La Val Concei è attraversata dal sentiero naturalistico di fondovalle che parte da Lenzumo e giunge fino al Rifugio Al Faggio. Se vi state chiedendo perché proprio un faggio dia il nome a questo chalet (che vi offrirà ristoro facendovi gustare piatti tipici come la polenta di patate o quella fatta con farina gialla di Storo), la risposta è presto intuibile: qui infatti potrete osservare l’albero più antico di tutta la Valle di Ledro, un faggio secolare alto 30 metri!

Il nostro consiglio? Abbracciatelo! Abbracciare gli alberi dona una sferzata di energia incredibile! Lo dice anche la scienza: l’effetto “biofilia” o amore per la vita, in questo caso inteso come amore per la natura è fortemente benefico per l’essere umano e qui in Val Concei è probabilmente il luogo ideale per questa pratica che tocca le corde più profonde dell’anima.

Un itinerario fra mito e natura

L’itinerario è adatto davvero a tutti, anche a famiglie con bambini e soprattutto è perfetto sia per gli amanti del trekking che per gli appassionati di due ruote. In Mountain bike infatti avendo poco dislivello e un fondo sterrato, questo percorso dà probabilmente il meglio di sé!

Per tutte le info tecniche e dettagliate vi lasciamo questo link ma forse quello che non sapete e che vi farà innamorare ancor di più di questa valle, è che il suo fascino è sospeso fra mito e leggenda. E vi spieghiamo perché.

Si narra che una fata dal canto melodioso abitasse in Valle di Ledro deliziando i suoi abitanti con le soavi note intonate dal suo belcanto. Quando la fata, di nome Gavardina, percepì un umore poco felice nella popolazione ledrense a causa di insetti dannosi per la vegetazione del luogo, preoccupata e tanto buona da non poter recare danno ad una forma di vita per quanto pericolosa, Gavardina chiese aiuto al Mago delle Nevi della Val Rendena e ai suoi fedeli folletti.

Nonostante il provvidenziale aiuto del mago, la popolazione però aveva mutato il suo atteggiamento nei confronti della natura arrivando a trattarla con minor rispetto e cura. Delusa da questi sentimenti poco amorevoli, la fata fuggì in Val di Fi e da allora più nessuno ha udito il suo dolce canto. Chissà che nel silenzio dei boschi, non possiate udirlo voi.

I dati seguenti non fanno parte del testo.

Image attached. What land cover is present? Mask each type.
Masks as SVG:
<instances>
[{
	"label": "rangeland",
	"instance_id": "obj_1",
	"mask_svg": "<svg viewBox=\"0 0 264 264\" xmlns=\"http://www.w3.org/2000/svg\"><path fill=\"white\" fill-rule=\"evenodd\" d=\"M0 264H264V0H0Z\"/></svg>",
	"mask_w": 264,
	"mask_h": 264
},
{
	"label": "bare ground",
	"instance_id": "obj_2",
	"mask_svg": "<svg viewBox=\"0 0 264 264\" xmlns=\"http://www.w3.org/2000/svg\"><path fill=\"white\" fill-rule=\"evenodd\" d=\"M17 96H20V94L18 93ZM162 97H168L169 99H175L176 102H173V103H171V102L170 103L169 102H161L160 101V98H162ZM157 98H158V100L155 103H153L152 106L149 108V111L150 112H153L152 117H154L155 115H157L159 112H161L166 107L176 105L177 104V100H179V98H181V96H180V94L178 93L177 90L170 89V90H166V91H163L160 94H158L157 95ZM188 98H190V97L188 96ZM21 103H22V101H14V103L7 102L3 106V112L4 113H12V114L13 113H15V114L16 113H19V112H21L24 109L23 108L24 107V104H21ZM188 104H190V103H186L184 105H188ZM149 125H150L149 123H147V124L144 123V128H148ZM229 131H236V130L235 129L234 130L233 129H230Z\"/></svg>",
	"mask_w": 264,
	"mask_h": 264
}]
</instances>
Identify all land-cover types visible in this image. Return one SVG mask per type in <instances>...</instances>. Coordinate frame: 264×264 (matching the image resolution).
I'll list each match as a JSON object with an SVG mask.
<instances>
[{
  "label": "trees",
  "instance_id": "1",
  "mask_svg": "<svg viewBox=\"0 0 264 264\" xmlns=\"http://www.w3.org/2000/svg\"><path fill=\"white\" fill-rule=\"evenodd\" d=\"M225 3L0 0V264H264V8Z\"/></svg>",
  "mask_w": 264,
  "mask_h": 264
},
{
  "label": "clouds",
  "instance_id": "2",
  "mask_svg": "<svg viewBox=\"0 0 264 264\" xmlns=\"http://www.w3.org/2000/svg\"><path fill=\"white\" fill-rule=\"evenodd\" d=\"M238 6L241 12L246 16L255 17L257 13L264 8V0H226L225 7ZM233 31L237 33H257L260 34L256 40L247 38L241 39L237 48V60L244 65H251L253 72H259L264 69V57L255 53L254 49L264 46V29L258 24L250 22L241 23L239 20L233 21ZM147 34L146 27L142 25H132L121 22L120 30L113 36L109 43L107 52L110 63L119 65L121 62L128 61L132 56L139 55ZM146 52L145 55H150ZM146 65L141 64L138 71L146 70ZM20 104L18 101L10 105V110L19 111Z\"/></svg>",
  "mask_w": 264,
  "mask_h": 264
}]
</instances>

La Fata Gavardina scolpita nel legno

https://www.vallediledro.com/it/val-concei
https://www.vallediledro.com/it/val-concei

I più piccoli ameranno tantissimo ammirare la fata Gavardina, gnomi, folletti e stregoni abilmente scolpite nel legno. Le opere sono state realizzate da undici artisti sotto la supervisione del celebre maestro Livio Tasin di Tenno. Queste opere sono state poi posizionate all’imbocco del Sentiero Naturalistico di Fondovalle della Val Concei. Come ci ha spiegato Filippo Zecchini (presidente dell’Associazione Leder Legn da cui è partito il progetto) il progetto Fata Gavardina ha voluto rendere ancora più ricco – storicamente e culturalmente – questo piccolo scrigno naturalistico.

L’associazione Leder Legn nata nel 2015, organizza anche un Simposio di Scultura, sempre a tema leggenda, con lo scopo di promuovere l’arte del legno attraverso corsi di avvicinamento a quest’arte nobile che puntano a valorizzare i percorsi e i luoghi della Valle di Ledro con statue e bassorilievi scolpiti con grande maestria nel legno.

Se amate la natura, il suo silenzio, la sua incredibile perfezione che ci lascia a bocca aperta, non dovete far altro che scoprire questo piccolo angolo di verde paradiso, la Val Concei e… aspettare di udire le soavi note intonate dalla Fata Gavardina!